Do Androids Dream of Electric Sheep? is a science fiction novel published in 1968 by Philip K. Dick. It’s the story of a man named Rick Deckard, a bounty hunter who lives in a dystopian San Francisco after most of the human population has relocated themselves to Mars due to the extensive damages to Earth after a global nuclear war, known as World War Terminus. One passage in the first section of the novel that I thought was particularly important was actually about John Isidore, a ‘chickenhead’ (derogatory slang for someone whose mental capacity has been affected by radiation), who lives completely alone in an empty apartment building. In the second chapter, he is seen using his empathy box to drown out his loneliness. Being on a mostly empty planet, silence has started to have a horrible effect on Isidore. He states that “… it smote him with an awful, total power, as if generated from a vast mill” (19). This description shows how crippling the silence has become, how much of a “void,” and a vast nothingness it represents (20). When he feels the totality of the silence, it’s overhwleming and makes him feel powerless. The one method of connection that he has to other human beings is his empathy box, because his dreary living situation is only a further reminder of “the echo of nothing” that constantly surrounds him (21).

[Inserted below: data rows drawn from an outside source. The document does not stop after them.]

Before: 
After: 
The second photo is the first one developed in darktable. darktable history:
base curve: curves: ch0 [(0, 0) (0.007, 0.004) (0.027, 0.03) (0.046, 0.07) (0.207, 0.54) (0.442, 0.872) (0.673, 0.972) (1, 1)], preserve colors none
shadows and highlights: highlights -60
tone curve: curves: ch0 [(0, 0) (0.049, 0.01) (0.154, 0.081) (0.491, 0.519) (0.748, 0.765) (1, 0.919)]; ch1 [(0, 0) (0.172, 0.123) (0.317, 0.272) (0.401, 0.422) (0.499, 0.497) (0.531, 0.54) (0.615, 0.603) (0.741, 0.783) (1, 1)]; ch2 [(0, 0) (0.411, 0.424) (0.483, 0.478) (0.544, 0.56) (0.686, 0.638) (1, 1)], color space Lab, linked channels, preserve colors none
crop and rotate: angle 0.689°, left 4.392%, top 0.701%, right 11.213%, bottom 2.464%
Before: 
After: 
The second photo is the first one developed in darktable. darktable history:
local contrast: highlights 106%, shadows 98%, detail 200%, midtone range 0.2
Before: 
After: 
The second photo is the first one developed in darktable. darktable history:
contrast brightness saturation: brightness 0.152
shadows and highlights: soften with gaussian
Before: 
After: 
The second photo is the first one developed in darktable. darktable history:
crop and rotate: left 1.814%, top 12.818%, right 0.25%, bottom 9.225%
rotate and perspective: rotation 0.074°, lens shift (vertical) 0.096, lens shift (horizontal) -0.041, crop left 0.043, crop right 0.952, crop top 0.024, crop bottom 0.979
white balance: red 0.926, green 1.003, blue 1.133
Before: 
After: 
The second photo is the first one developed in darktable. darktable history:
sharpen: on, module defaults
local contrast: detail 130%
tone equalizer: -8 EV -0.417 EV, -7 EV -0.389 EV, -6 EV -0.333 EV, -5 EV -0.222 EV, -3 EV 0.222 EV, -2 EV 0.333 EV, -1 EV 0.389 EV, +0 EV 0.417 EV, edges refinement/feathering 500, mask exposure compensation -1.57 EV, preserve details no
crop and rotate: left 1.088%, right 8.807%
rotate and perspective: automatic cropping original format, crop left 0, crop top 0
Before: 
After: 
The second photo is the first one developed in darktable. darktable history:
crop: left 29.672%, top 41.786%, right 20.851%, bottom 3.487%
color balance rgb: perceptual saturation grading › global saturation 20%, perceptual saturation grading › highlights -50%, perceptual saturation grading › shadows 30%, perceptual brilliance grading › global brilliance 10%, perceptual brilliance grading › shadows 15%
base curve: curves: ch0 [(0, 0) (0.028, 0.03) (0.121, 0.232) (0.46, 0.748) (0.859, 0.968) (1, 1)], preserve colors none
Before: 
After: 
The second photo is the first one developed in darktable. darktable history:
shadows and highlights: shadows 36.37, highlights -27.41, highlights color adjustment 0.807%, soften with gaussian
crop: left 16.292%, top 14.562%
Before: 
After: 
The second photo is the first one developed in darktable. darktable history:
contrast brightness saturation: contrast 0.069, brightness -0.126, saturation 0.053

The empathy box is an aspect of Mercerism, a religion designed to cultivate empathy and community values. Everyone using the box, past or present, experiences “physical merging–accompanied by mental and spiritual identification–with Wilbur Mercer,” the leader of Mercerism (22). During this odd virtual reality scene, Isidore clutches the handles of the empathy box and is fused with all others using it. He “heard in his own brain the noise of their many individual existences” (22). Though empathy, and the capacity for it, becomes a major distinction of humanity in the book, empathy to this level is intentionally extreme and cult-like. At one point during his virtual climb up a mountain, Isidore is struck by a rock and “He felt the pain” (22). His arm is even bleeding after. He blames it on “The old antagonists” but later finds comfort in the fact that he hears the other voices say, “We got hit, on our left arm; it hurts like hell” (22-23). This section demonstrates the extremity of empathy to the point of mind control. In particular, the use of “our” in the phrase “our left arm” shows more than a natural human empathy toward others and instead, it’s a fusion and a loss of individuality.
Right before Isidore exits the box, he experiences “himself as encompassing every other living thing” (24). This impossible sensation reveals the irony of over-regulated life. Mercerism has become an overcompensation for the reality of human life. In a world encapsulated by so much artificiality, even the essential identity of what it means to be human has been corrupted. It is clear that feeling like his individuality is secondary to collective consciousness has become Isidore’s only rescue from silence, which is synonymous with despair. Finally, the repetition of the word “existence” begs the question: what does it mean to exist? And is that different from what it means to be human?